** TEXTE ÉTUDIÉ **
== == ==
Tout commence en 1900, lorsque l’Islandais Valdimar Ásmundsson, fondateur et rédacteur en chef du journal Fjallkonan, décide de publier en roman-feuilleton l’œuvre de Bram Stoker, publié en 1897 et encore inédit en Islande. Se chargeant lui-même de la traduction, Ásmundsson fit naître une œuvre hybride, en grande partie réarrangée et n'ayant pour point commun avec le roman originel que les grands axes narratifs. La question qu'il convient de se poser est de savoir comment un traducteur a pu se permettre tant de libertés et quelles en sont le résultat.
== == ==
** À FAIRE 1 **
Comptez les lignes des enregistrements qui contiennent la chaîne « with », puis indiquez uniquement ce nombre.

Entrées de données enregistrées
== == ==
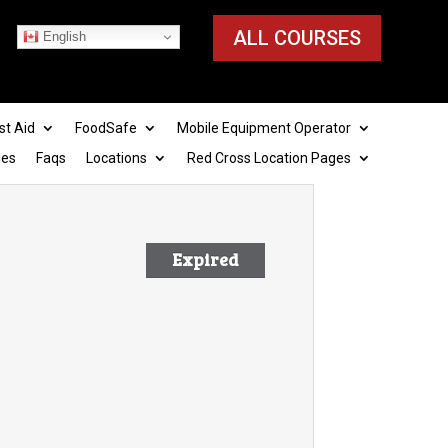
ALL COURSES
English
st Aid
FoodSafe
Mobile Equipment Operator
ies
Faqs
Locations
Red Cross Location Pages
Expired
== == ==
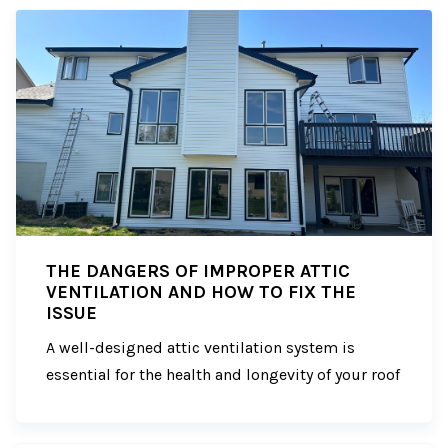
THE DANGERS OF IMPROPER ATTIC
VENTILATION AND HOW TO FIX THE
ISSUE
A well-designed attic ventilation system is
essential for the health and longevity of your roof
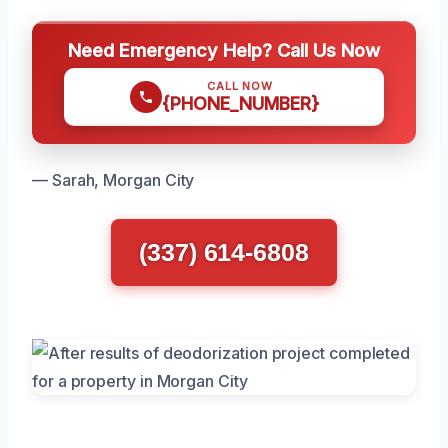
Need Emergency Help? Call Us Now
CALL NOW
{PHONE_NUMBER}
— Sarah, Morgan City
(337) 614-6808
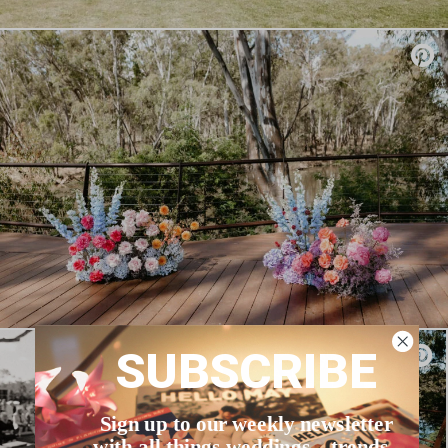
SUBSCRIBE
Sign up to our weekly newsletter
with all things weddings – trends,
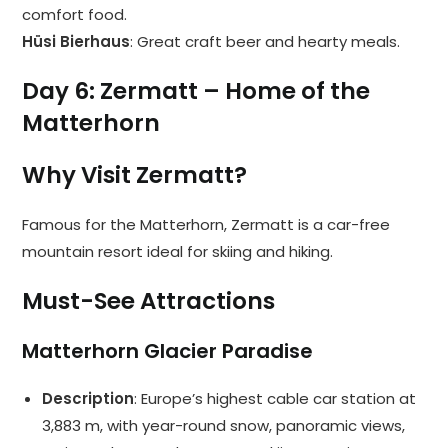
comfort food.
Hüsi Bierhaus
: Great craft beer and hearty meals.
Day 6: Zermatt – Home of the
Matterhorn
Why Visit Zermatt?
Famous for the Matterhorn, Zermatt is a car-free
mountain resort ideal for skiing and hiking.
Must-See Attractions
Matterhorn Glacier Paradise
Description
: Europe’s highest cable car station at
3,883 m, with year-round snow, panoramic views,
== == ==
** À FAIRE 2 **
D'après le texte étudié, dans quel journal Valdimar Ásmundsson a-t-il publié l'œuvre de Bram Stoker en roman-feuilleton ?

** RÉPONSE 1 **
2

** RÉPONSE 2 **
Dans le journal Fjallkonan.